No honest person could ever undertake to perform such a study. Why? Because in the hard sciences scary high IQ is what moves the needle. Men hugely outnumber women at such extreme levels of intelligence. This is one of the many things that must never be mentioned, so no honest study can be done. Poor Larry Summers obliquely referred to it at Harvard, and the entire female faculty went into hysterics. It cost him his job as president.

    henrybowman in reply to E Howard Hunt. | April 28, 2023 at 7:15 pm

    It’s well documented that males have a much wider bell curve (in both directions) of intelligence and social behavior. We have more geniuses, but also more idiots and psychopaths. We have way more criminals, even non-violent criminals. Often the genius comes as a package deal with one or more of the undesirable traits (Stallman, “Rain Man,” John Nash). All too often, cultivating the benefits of someone’ genius without falling afoul of all its entanglements is like preparing fugu.

    Women as a class are more consistent and therefore more conventional. Not all scientific progress comes from breakthrough and insight. Some of it comes from dogged thoroughness in the replication (or more importantly, the non-replication) of accepted dogmas.
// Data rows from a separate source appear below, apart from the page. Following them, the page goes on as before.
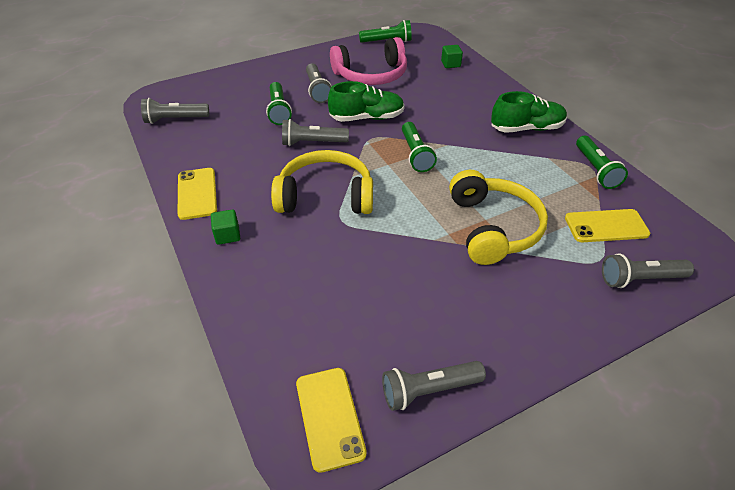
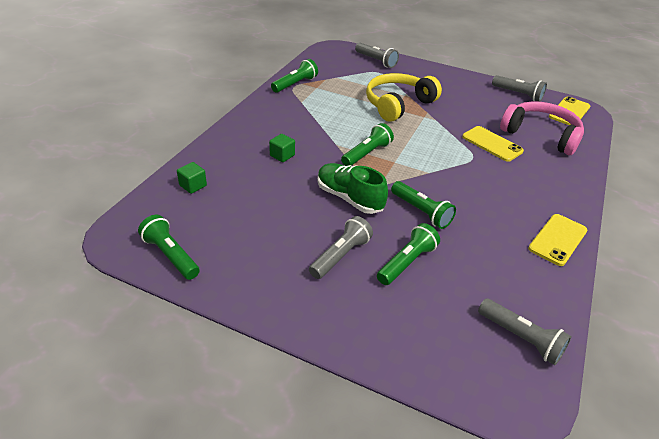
camera: 130 degrees left, 5 degrees down
(227, 235) = (557, 197): green cube -> green cube (282, 155)
(312, 143) = (421, 212): grey flashlight -> green flashlight
(325, 196) = (464, 174): yellow headphones -> none
(371, 75) = (269, 231): pink headphones -> pink headphones (541, 135)
(526, 128) = (273, 117): green shoe -> none
(606, 226) = (347, 74): yellow phone -> yellow phone (492, 144)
My experience is that when you put women into traditionally male jobs, the women start a “Women’s Workplace Issues” committee where the men just do their jobs. Differing interests, social vs technical, I figured.
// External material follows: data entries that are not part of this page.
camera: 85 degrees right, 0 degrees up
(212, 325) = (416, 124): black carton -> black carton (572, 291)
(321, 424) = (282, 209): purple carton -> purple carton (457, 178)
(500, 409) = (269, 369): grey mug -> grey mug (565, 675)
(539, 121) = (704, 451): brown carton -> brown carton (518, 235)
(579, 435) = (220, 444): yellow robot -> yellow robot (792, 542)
The sciences were a respite for me, a place where performance counted, not the grade inflation, prejudice, and petty dictators I found in the liberal arts.

    CommoChief in reply to Valerie. | April 28, 2023 at 7:56 pm

    Yeah, in STEM you can either do the work and the math or you can’t to arrive at the answer so there is way less room for subjective games/ interpretation and fashionable theories/Orthodox narratives.

Basically, 40 years ago women were hired into faculty positions at the same rate that they were in training programs, which was about one woman to every four men. That is why the faculty rates back then were about one to four. About years ago, when men and women were being trained at about equal rates, all of the newly woke departments decided that they needed to be at 50:50 as well, so the new hires started to be almost completely woemn until parity was achieved. Think of it as basically affirmative action applied to the biological sex identity of the applicant. Even though men were being trained at the same rate, almost none of them now had a chance at getting a tenure track position. It put merit on the backburner completely. On a plus note these new hires were not able to get funding and the few schools who were still hiring based on merit are now seeing a distinct advantage. Starting to see how this ties in with the Oregon Schools wanting $1B in state funding?